It makes sense. When we are under stress, or when we’re grieving some sort of loss, many of us do feel compelled to reach out to others for support. We usually seek the company of those we love and trust most. And if we reach out and turn up empty-handed, we try again, and again, until we find a connection somewhere, anywhere, that can provide us some relief. And it is in those moments, in those repeatedly successful or failed efforts to connect, that we realize who we want to keep in our lives, and who we should let go, painful as it may be.

But that’s only part of the story. Because while some of us can and do reach out in times of need, others of us have learned – or perhaps have been conditioned – to avoid reaching out, I suspect out of fear or shame. And I’d venture that many of those people become writers.

When I was teaching public relations at St. Edward’s University, one of my first classroom assignments was this: I asked my students to forget about spelling or grammar or punctuation and write a stream of conscious reply to the following question: “What’s bothering you?”

I got the idea for this assignment after reading about a psychology professor at The University of Texas who spent years studying grief and its outcomes. He asked students who had suffered a loss or experienced some trauma to keep a daily journal, and in it they were to write down their thoughts and feelings over a period of months. Their outcomes were compared to a control group of students under the same circumstances who did not keep a journal. And what the UT professor discovered is that the students who wrote through their grief felt better sooner – and in fact were happier and healthier in the long-term. Years after participating in the study, students who wrote through their grief continued to report being happier and more successful, and they had fewer illnesses and doctor visits than the non-journaling control group.
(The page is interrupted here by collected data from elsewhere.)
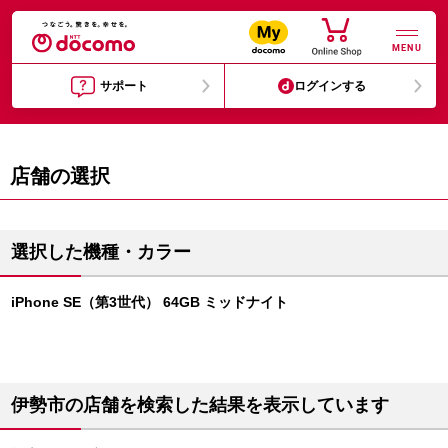
MENU
サポート
ログインする
店舗の選択
選択した機種・カラー
iPhone SE（第3世代） 64GB ミッドナイト
伊勢市の店舗を検索した結果を表示しています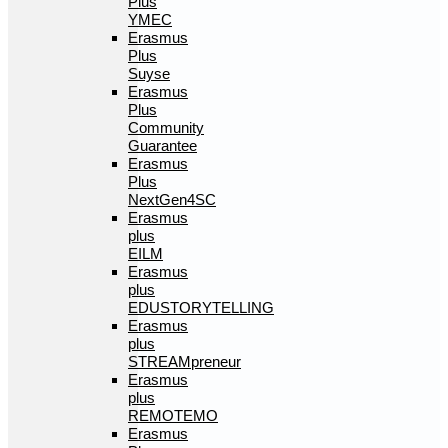
Plus
YMEC
Erasmus
Plus
Suyse
Erasmus
Plus
Community
Guarantee
Erasmus
Plus
NextGen4SC
Erasmus
plus
EILM
Erasmus
plus
EDUSTORYTELLING
Erasmus
plus
STREAMpreneur
Erasmus
plus
REMOTEMO
Erasmus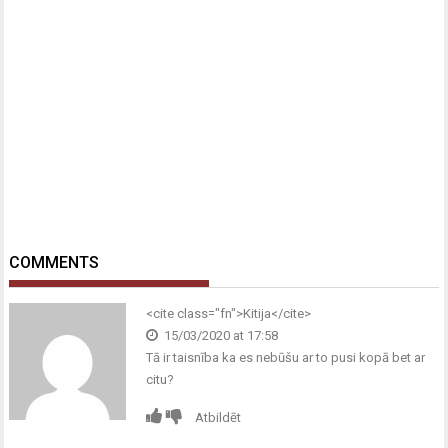
COMMENTS
<cite class="fn">Kitija</cite>
15/03/2020 at 17:58
Tā ir taisnība ka es nebūšu ar to pusi kopā bet ar
citu?
Atbildēt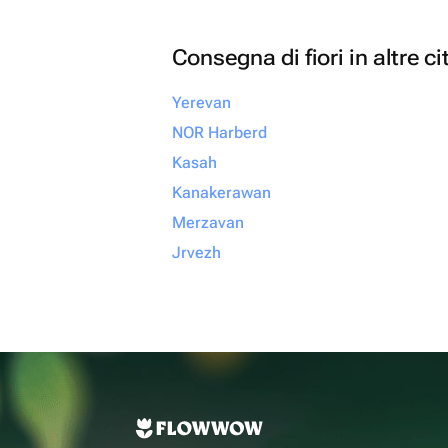
Consegna di fiori in altre ci
Yerevan
NOR Harberd
Kasah
Kanakerawan
Merzavan
Jrvezh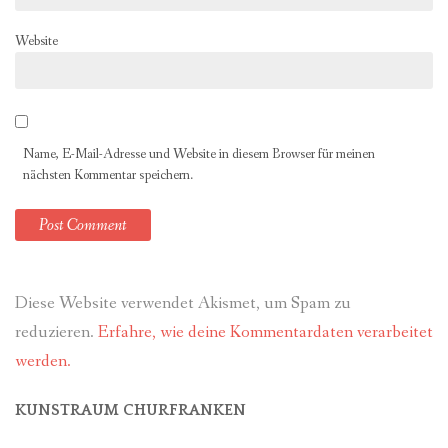
Website
Name, E-Mail-Adresse und Website in diesem Browser für meinen
nächsten Kommentar speichern.
Diese Website verwendet Akismet, um Spam zu
reduzieren.
Erfahre, wie deine Kommentardaten verarbeitet
werden.
KUNSTRAUM CHURFRANKEN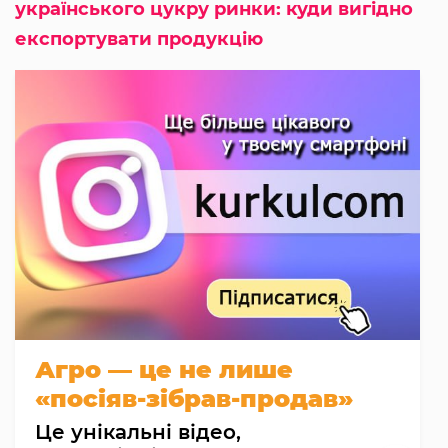
українського цукру ринки: куди вигідно
експортувати продукцію
Агро — це не лише
«посіяв-зібрав-продав»
Це унікальні відео,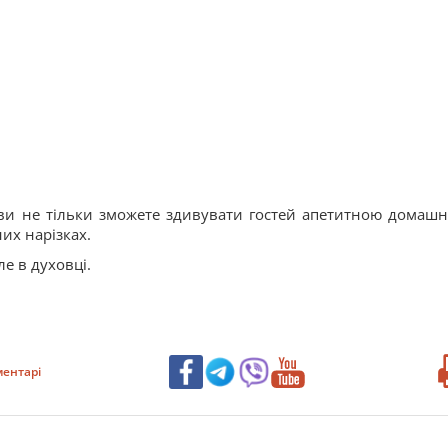
 ви не тільки зможете здивувати гостей апетитною домаш
их нарізках.
е в духовці.
ентарі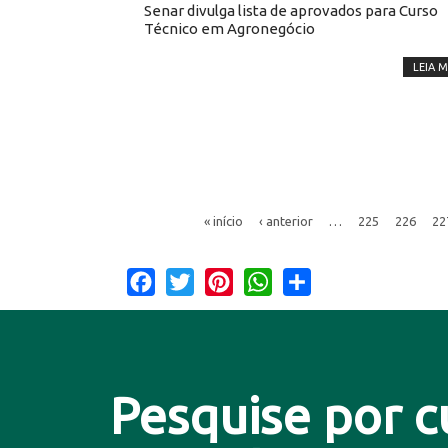
Senar divulga lista de aprovados para Curso
Técnico em Agronegócio
LEIA M
« início
‹ anterior
…
225
226
22
Facebook
Twitter
Pinterest
WhatsApp
Share
Pesquise por c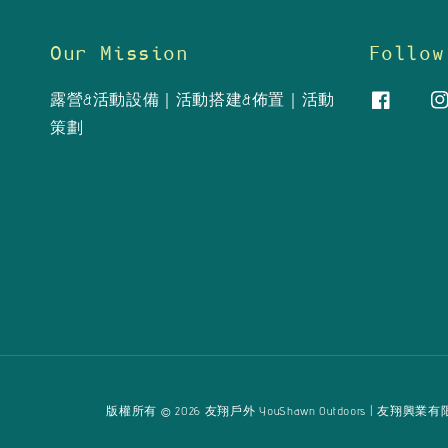
Our Mission
Follow
露營&活動設備｜活動搭建&佈置｜活動
策劃
版權所有 © 2026 友翔戶外 YouShawn Outdoors | 友翔興業有限公司 Yo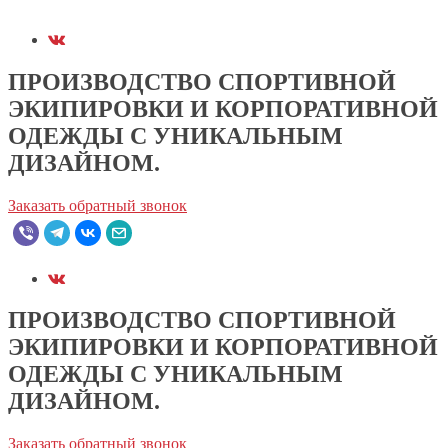
ПРОИЗВОДСТВО СПОРТИВНОЙ
ЭКИПИРОВКИ И КОРПОРАТИВНОЙ
ОДЕЖДЫ С УНИКАЛЬНЫМ
ДИЗАЙНОМ.
Заказать обратный звонок
ПРОИЗВОДСТВО СПОРТИВНОЙ
ЭКИПИРОВКИ И КОРПОРАТИВНОЙ
ОДЕЖДЫ С УНИКАЛЬНЫМ
ДИЗАЙНОМ.
Заказать обратный звонок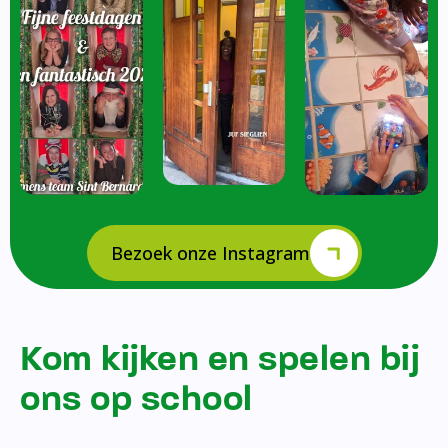
Bezoek onze Instagram
Kom kijken en spelen bij
ons op school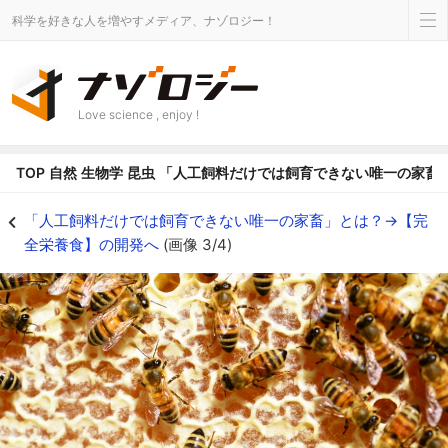
科学を好きな人を増やすメディア、ナゾロジー！
Love science , enjoy !
TOP
自然
生物学
昆虫
「人工飼料だけでは飼育できない唯一の家畜
「人工飼料だけでは飼育できない唯一の家畜」とは？→【完全栄養食】の開発への
「人工飼料だけでは飼育できない唯一の家畜」とは？→【完
全栄養食】の開発へ
(画像 3/4)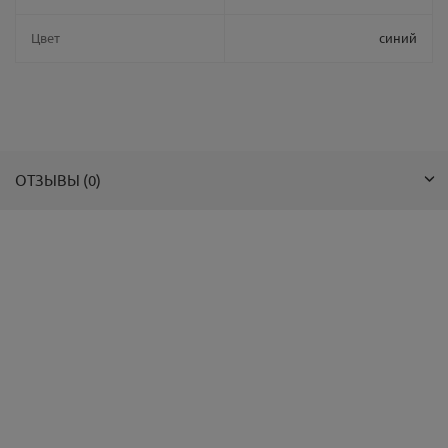
Цвет
синий
ОТЗЫВЫ (0)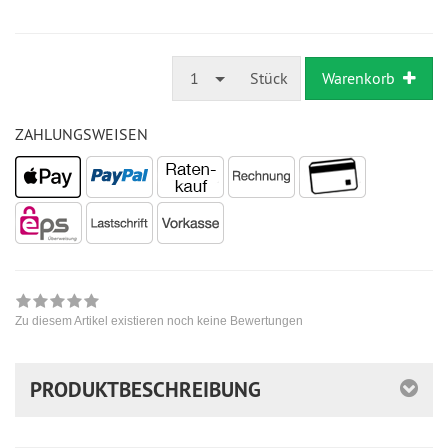
1
Stück
Warenkorb
ZAHLUNGSWEISEN
Zu diesem Artikel existieren noch keine Bewertungen
PRODUKTBESCHREIBUNG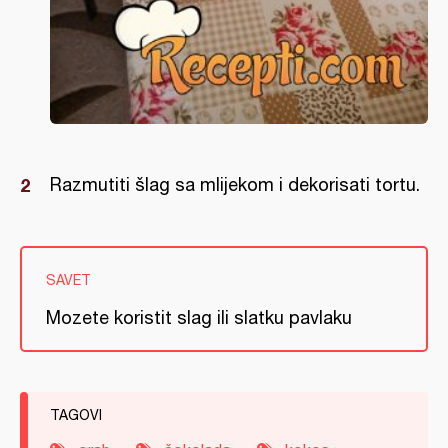
Razmutiti šlag sa mlijekom i dekorisati tortu.
SAVET
Mozete koristit slag ili slatku pavlaku
TAGOVI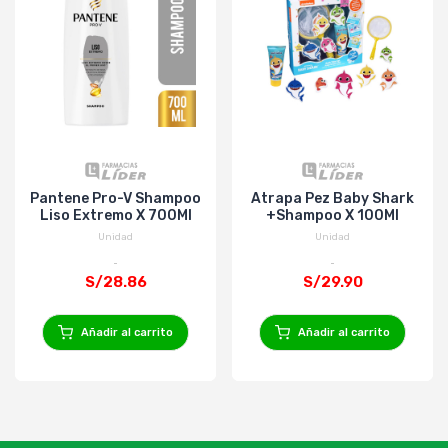
Pantene Pro-V Shampoo
Atrapa Pez Baby Shark
Liso Extremo X 700Ml
+Shampoo X 100Ml
Unidad
Unidad
S/28.86
S/29.90
Añadir al carrito
Añadir al carrito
The exercise with my students seemed beneficial as well. (I should note that “What’s bothering you” wasn’t a one-time assignment; it was the first part of a semester-long writing project based on the premise of that question.) For me, it turned out to be an incredibly useful teaching tool.

I learned more about my students from that one piece of writing than I could possibly have learned about them over the course of an entire semester. I read awful, gripping, staggering stories that shocked me, that made me cry sometimes, or made me want to take up the almighty sword of justice and go to battle on behalf of my students. I did none of those things. I didn’t act on their words, their confidences…I let them be.

The assignment also seemed to have an impact on my students. One of them wrote me a letter about a year after he took my class, and he said that he enjoyed that assignment so much that he kept on writing about what was bothering him even after the semester ended. Journaling through stress, or grief, or hardships had become a part of his daily life, and it improved his quality of life.

As most of you know, I am a writer. I’ve always written, all my life. I grew up in a household where children were seen and not heard. I had no voice. When I tried to use it, I was often ignored, invalidated, or shamed for speaking up or crying out.

By the grace of God and my Uncle Charlie, I learned to express myself on paper. Writing became a powerful, creative and cathartic exercise that sustained me through childhood and many tough adult years until I finally learned how to speak up and reach out. The latter still doesn’t come easy, though, to this day. And so. When I reach out and come back empty-handed, when I feel alone and unheard, I turn to the written word. And it helps. It always helps.

These days, words that would once have been safely tucked away in spiral notebooks are now often posted in public forums, where there are as many critics as there are sympathetic readers. Posts can’t be too Debbie Downer or too Patty Perfect or people are gonna complain. That’s when you have to decide who you’re writing for – and why.

I’ve been through a lot over the past year, and my posts in social media and here have reflected it. And I’d be shocked if reader reactions didn’t span the full range – from sympathy to laugher to disgust. I do know that many of you have read my posts and subsequently worried about me. But you shouldn’t. Because writing makes me feel better. It’s the wordsmith’s pressure relief system. When you haven’t seen or heard from me; when there are no words to read….that’s when you should check in, and I bet that’s true for a lot of other people, too.

What I’m hoping you’ll take away from this – aside from the fact that you should watch this TED talk, is that stress is apparently good because it drives us out of our comfort zones and compels us to find one another.

And when we really need someone and can’t find them — for whatever reason, well, there’s still a place for our words, still a place where we can connect, somehow, with someone, somewhere, and share what’s in our hearts or stuck in our heads. It’s not the writing that fills a page, but rather the empty spaces that we should be paying attention to, if you ask me.